Job jokes
Why do asses make terrible spies?
Because they always CRACK under pressure.
I get paid more than $200 to $400 per hour for working online. I heard about this job 3 months ago, and after joining this, I have earned easily $30k from this without having online working skills. Simply give it a shot on the accompanying site...
Here is I started.............>> fixpay1.blogspot.com
A 10 year old girl reported to her friends that her 16 year old male babysitter was touching her inappropriately. He quickly lost his job as a babysitter.
A 10 year old boy reported to his friends that his 16 year old female babysitter was touching him inappropriately. She quickly became the most popular babysitter in town amongst boys.
What is the difference between a carpet muncher and a female prostitute?
If you want a female prostitute to be a carpet muncher, you have to give her money.
My boss found my permanent record at the orphanage, and he’s mad. I got fired...
Memes
I work at a movie studio.
Unfortunately, the team I was working with was useless.
The team:
I have said a ton of jokes in my lifetime.
But I got fired from that job.
I sat down and reminisced about the past. I remembered all the people I've lost along the way.
Maybe becoming a tour guide wasn't a good idea.
What did the hurricane say to the coconut tree?
Hold on to your nuts; this ain’t no ordinary blow job.
What do you get when you put a vest on an alligator?
An investigator!
When the police saw your hairline, they gave your barber a breathalyzer test.
Why was the barber mad because I gave him a buzzcut?
Why can’t a blind person be a teacher? Because they can’t control their pupils.
Why was Elon Musk unable to land a job as a television host at NBC?
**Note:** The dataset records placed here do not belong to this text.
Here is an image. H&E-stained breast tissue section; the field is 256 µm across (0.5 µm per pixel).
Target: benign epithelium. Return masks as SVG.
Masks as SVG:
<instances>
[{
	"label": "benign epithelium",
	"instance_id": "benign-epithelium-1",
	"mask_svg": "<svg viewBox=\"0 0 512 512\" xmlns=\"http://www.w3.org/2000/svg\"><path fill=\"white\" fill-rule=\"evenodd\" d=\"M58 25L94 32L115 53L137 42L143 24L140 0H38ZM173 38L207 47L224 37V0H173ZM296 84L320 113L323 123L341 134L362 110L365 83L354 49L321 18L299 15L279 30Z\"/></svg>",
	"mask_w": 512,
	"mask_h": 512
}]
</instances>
His own car cannot catch up with Jay Leno's Corvette!
1: Hey.
2: What?
1: We're outta paint.
2: *HMM*
(And that's how stop signs have extra paint.)
Why do women need a pay rise? Isn't the glass ceiling high enough?
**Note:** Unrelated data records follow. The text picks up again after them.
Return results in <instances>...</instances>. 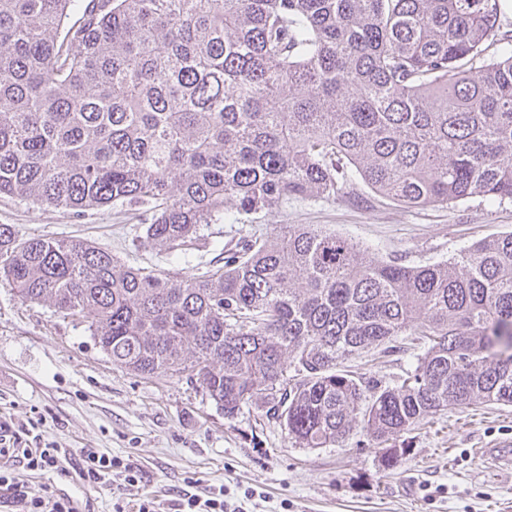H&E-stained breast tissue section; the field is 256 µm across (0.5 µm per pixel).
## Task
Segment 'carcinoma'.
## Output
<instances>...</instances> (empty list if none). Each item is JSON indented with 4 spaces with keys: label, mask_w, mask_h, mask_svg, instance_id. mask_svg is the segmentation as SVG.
Returning a JSON list of instances; mask_svg holds the SVG:
<instances>
[{
    "label": "carcinoma",
    "mask_w": 512,
    "mask_h": 512,
    "mask_svg": "<svg viewBox=\"0 0 512 512\" xmlns=\"http://www.w3.org/2000/svg\"><path fill=\"white\" fill-rule=\"evenodd\" d=\"M502 15L500 0H0V195L147 206L165 251L356 178L409 207L512 200ZM221 253L178 279L0 224V278L22 300L87 323L131 374L185 376L229 417L261 408L300 448L512 404V232L420 266L301 224ZM401 336L423 354L396 385L345 369Z\"/></svg>",
    "instance_id": "1"
}]
</instances>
Your Mom is so friking fat, that when she ripped her pants and went to the seamster, they said, "We don't sew curtains!"
Am I doing my work? Because typing this took lots of work.
I don't see why women are complaining about the glass ceiling. I mean, if they reach high enough, they can clean it...
The best part of working at an orphanage is you can give them family-size chips.